Re: bulk_move in ttm_resource manager

Christian König <christian.koenig@xxxxxxx> · Thu, 5 Oct 2023 12:44:30 +0200

Am 05.10.23 um 10:36 schrieb Thomas Hellström:
On Wed, 2023-10-04 at 14:44 +0200, Christian König wrote:
Am 04.10.23 um 09:17 schrieb Thomas Hellström:
On Wed, 2023-10-04 at 03:52 +0000, Zeng, Oak wrote:
Hi Christian,

As a follow up to this thread:
https://www.spinics.net/lists/dri-devel/msg410740.html, I started
the
work of moving the lru out of ttm_resource_manager and make it a
common library for both ttm and svm. While look into the details
of
the bulk_move in ttm resource manager, I found a potential
problem:

For simplicity, let’s say we only have one memory type and one
priority, so ttm resource manager only maintains one global lru
list.
Let’s say this list has 10 nodes, node1 to node10.

But the lru_bulk_move is per vm. Let’s say vm1 has a bulk_move
covering node range [node4, node7] and vm2 has a bulk_move
covering
node range [node6, node9]. Notice those two range has an overlap.
Since two vm can simultaneously add nodes to lru, I think this
scenario can happen.
That can't happen. See what ttm_resource_move_to_lru_tail() does when
the BO has a bulk move associated with it.

Now if we perform a bulk move for vm1, moving [node4, node7] to
the
tail of the lru list. The lru after this bulk move will be:
node1,
node2, node3,node8,node9, node10, node4, node5, node6, node7. Now
notice that for vm2’s bulk_move, the first pointer  (pointing to
node6) is actually after the last pointer (pointing to node9),
which
doesn’t make sense.

Is this a real problem? As I understand it, with this issue, we
only
mess up the lru list order, but there won’t be any functional
problem. If it is a real problem, should we make the bulk_move
global
instead of per vm based?

Thanks,
Oak

FWIW I have a patch set that converts the TTM bulk move code to
using
sublists; a list item is either a resource or a sublist, and when
performing a bulk move essentially the sublist is moved.
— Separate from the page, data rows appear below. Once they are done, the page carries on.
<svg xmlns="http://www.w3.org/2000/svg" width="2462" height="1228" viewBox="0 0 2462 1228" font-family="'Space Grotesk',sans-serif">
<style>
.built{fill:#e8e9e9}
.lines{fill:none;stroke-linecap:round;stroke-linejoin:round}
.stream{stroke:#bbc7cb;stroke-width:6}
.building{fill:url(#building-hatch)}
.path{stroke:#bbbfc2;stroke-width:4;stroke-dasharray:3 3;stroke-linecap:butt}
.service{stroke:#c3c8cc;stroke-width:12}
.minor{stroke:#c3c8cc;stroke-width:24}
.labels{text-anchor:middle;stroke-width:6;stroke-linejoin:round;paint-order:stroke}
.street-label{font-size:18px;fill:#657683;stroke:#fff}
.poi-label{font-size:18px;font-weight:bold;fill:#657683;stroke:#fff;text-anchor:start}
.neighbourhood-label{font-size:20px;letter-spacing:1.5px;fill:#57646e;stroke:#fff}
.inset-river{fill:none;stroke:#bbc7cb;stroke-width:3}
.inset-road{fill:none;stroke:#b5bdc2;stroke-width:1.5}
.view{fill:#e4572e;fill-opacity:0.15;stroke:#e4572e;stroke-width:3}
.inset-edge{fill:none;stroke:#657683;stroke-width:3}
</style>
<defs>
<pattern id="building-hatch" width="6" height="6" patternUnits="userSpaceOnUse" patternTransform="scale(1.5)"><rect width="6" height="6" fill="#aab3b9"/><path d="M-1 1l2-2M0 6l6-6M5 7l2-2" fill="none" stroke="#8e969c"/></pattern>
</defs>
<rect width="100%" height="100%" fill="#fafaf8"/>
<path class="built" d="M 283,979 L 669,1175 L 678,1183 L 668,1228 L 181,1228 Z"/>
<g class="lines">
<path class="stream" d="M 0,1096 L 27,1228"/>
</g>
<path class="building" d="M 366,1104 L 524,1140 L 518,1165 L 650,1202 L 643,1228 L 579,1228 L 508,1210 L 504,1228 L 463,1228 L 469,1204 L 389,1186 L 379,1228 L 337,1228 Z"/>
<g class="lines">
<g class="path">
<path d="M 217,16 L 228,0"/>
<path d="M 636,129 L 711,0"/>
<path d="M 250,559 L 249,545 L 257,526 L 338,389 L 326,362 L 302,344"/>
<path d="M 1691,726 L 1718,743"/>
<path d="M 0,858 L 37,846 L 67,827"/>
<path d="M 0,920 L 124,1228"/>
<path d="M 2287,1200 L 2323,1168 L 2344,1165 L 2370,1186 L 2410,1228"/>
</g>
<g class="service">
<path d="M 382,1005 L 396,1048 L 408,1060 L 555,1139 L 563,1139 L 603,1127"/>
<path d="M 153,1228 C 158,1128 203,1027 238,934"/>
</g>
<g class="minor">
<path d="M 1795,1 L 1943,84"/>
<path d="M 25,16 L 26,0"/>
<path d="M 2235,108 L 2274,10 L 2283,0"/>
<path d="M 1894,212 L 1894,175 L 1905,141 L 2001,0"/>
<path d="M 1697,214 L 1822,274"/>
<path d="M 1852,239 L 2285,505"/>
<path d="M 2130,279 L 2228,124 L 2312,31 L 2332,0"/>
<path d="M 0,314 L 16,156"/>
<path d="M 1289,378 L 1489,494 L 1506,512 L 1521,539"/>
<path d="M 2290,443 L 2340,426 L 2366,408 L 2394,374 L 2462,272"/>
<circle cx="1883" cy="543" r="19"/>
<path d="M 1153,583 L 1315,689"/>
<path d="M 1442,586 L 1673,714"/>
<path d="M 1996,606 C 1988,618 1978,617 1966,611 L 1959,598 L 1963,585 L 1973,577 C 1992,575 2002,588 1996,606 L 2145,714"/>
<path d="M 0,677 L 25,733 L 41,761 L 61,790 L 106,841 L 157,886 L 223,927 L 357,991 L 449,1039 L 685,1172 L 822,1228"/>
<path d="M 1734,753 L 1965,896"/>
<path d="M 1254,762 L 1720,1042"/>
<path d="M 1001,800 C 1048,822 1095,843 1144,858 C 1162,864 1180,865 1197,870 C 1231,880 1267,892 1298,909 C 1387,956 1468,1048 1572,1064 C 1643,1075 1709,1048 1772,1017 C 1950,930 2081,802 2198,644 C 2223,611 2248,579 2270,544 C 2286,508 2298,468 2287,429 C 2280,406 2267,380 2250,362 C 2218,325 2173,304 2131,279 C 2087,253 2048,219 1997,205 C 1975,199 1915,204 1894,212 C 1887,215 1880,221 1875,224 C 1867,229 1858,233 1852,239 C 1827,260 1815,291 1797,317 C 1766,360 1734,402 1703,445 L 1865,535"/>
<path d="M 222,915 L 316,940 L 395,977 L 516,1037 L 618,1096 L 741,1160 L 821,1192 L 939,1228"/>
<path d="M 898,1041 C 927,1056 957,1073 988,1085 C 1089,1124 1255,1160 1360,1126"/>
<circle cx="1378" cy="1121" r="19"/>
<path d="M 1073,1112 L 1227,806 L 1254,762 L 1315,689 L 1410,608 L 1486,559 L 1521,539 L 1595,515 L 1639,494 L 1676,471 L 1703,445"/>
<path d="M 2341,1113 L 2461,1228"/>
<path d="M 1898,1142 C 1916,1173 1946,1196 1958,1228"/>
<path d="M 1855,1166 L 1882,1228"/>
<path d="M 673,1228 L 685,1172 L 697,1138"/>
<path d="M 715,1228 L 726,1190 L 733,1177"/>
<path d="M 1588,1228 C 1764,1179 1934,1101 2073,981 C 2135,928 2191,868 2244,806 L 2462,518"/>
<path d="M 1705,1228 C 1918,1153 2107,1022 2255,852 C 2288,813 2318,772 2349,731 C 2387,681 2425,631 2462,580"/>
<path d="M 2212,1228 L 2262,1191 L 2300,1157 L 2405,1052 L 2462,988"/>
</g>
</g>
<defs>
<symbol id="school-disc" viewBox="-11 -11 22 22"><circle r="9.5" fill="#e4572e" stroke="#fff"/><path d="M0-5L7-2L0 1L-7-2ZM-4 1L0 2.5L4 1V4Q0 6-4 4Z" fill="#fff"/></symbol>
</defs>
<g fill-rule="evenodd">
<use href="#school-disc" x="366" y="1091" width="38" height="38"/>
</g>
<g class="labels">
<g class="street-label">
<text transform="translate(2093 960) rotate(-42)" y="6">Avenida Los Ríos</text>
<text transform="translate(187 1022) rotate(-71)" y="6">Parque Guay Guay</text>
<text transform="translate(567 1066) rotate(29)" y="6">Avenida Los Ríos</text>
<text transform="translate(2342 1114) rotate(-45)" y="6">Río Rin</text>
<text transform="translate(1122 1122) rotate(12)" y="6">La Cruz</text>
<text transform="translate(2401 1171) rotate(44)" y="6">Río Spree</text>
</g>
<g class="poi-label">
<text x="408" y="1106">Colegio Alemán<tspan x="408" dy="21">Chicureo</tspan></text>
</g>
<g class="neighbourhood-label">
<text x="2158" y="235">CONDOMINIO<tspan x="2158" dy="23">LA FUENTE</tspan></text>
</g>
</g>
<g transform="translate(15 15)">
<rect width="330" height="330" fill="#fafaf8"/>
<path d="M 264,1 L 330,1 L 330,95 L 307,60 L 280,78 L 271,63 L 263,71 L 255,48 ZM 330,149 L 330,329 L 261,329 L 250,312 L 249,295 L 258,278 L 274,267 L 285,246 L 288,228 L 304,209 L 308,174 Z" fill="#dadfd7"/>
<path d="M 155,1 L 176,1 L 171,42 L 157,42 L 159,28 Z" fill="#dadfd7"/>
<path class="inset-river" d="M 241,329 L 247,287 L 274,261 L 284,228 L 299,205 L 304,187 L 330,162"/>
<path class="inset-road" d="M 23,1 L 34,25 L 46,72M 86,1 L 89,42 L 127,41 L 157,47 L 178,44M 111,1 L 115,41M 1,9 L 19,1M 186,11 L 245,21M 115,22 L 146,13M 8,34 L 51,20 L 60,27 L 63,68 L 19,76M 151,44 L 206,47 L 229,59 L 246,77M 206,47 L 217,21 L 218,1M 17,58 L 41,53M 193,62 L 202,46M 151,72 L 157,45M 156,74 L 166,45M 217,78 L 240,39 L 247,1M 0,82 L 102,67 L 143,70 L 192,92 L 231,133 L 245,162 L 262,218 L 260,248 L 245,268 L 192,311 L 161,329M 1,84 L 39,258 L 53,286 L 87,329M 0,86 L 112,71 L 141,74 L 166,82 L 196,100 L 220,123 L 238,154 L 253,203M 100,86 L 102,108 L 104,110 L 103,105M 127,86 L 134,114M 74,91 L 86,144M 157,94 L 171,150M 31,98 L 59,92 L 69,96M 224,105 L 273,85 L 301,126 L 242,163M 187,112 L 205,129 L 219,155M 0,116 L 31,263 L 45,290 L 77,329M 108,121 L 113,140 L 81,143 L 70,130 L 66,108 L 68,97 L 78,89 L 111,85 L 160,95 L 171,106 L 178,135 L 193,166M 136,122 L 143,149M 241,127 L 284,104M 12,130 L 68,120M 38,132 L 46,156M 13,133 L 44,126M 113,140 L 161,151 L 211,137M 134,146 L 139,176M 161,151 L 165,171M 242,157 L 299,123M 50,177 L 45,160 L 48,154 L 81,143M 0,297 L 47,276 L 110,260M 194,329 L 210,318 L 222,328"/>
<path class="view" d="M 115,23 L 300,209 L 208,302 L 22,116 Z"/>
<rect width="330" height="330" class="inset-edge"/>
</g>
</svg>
Bumping
resource LRU within a VM would touch only the sublist.
That sounds like my very first attempt at bulk moves which we
abandoned
for various reasons.

That's easily >5years ago, but the history of that should still be on
the mailing list if I'm not completely mistaken.
This here?

https://lists.freedesktop.org/archives/amd-gfx/2018-August/025016.html

No, in that case it's very different. Or is it an even earlier version?

No, that was even earlier. Basically the first version I discussed with 
Chunming.

The issue was simple that when you have a hierarchically LRU you also 
need a multi layer cursor and make sure that you have a single lock for 
everything.

This is multi layer cursor is complicated to implement and contradicts 
the idea that we want to walk the LRU with anchors and dropping locks in 
between (not that we ever implemented that, but it would still be nice 
to have).

In general when you use some hierarchical LRU you just move the 
complexity from the insert function to the walk function. And I don't 
think we would win much with that.

Regards,
Christian.

/Thomas

Regards,
Christian.

Currently functionality and TTM API is essentially the same but
when
experimenting with LRU traversal for exhaustive WW-locking eviction
this concept was easier to use. Also hopefully this would reduce
fragility and improve understanding since a scenario like the above
could really never happen...

Let me know if I should send it out as an RFC.

Code is here:
https://gitlab.freedesktop.org/drm/xe/kernel/-/merge_requests/351/commits

/Thomas